The Oaxacan state and federal government have a vested interest in maintaining the appearance of peace and tranquility, as the state is a popular tourist destination. In fact, through both political and violent coercion, the state is being remade to suit the interests of the tourist and big business industries.  This results in the expropriation of land, culture, and autonomy from indigenous people.

This alarming trend is evident in the creation of the tourist town of Huatulco, which necessitated the displacement of 30,000 local residents. Due to the privatization of beaches and restrictions on commerce, local residents often have few economic options other than selling trinkets to tourists. In addition, Governor Ulises Ruíz is working hard to eliminate rights such as freedom of the press, expression, and consultation.

In 2007 and 2008, selective repression has continued, in which individual activists have been accused of crimes unrelated to demonstrations (such as drug possession, murder, theft) in order to discredit them publicly and compromise their political involvement.  In April, two young indigenous women, ages 16 and 18, were murdered because of their participation in a community radio in their village.   As a result of state violence and infiltration, the intense organizing of the social movement that was born in 2006 has waned, though the government has left pressing demands ignored.  However, those who created the Popular Assembly of the Peoples of Oaxaca continue organizing in their affinity groups, in rural communities, and in neighborhood assemblies, demanding attention to such issues as economic and political marginalization, environmental degradation, discrimination against women and widespread racism against indigenous peoples.

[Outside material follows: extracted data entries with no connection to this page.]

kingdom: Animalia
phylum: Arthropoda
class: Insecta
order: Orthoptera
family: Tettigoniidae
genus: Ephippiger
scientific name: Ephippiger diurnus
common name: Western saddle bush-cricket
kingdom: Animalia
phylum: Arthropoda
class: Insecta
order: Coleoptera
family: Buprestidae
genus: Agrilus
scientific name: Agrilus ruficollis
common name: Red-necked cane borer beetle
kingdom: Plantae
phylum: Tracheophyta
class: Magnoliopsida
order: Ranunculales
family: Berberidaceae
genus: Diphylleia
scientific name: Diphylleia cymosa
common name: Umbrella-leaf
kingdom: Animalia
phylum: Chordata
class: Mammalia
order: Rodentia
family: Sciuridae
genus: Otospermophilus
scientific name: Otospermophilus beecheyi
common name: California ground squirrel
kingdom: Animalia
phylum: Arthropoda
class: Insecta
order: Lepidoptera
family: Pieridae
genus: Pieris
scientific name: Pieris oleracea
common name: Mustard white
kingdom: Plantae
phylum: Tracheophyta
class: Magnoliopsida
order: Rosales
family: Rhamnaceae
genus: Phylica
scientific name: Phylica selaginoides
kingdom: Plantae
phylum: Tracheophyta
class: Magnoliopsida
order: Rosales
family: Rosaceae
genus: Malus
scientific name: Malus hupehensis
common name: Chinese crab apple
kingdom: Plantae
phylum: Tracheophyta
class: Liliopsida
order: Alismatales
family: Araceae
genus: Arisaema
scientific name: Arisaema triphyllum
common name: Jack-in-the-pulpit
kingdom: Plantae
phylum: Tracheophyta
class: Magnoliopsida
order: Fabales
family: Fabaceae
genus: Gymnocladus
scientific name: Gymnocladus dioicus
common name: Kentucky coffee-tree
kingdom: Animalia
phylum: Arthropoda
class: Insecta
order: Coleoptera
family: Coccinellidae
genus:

The Role of International Presence

Attempts at grassroots mobilization in Oaxaca have often been met with violent repression and until 2006, very little information about the situation in the southern state was covered in international media. In Chiapas, structured international human rights observation and a network of Zapatista sympathizers who distribute information worldwide have been essential supports in the movement's struggle for social justice and autonomy. In Oaxaca, CASA was created to do the same. 

During CASA networking meetings in August 2005, four major human rights centers in Oaxaca expressed a great necessity for such a project and their enthusiasm for collaboration. Sensing this urgent need, other international human rights organizations have also recently begun to take action in Oaxaca.

El Servicio Internacional Para La Paz (SIPAZ)  distributes information and urgent actions regarding the situation in Oaxaca, and Witness for Peace moved its Mexico office to Oaxaca where it hosts international delegations. These two groups are among many close organizational partners that CASA works with to create an effective and appropriate international presence in Oaxaca.

The Oaxacan collective has supported threatened activists and published Teaching Rebellion: Stories from the Grassroots Mobilization in Oaxaca, a compilation of testimonies and photography from the social uprising of 2006-2007.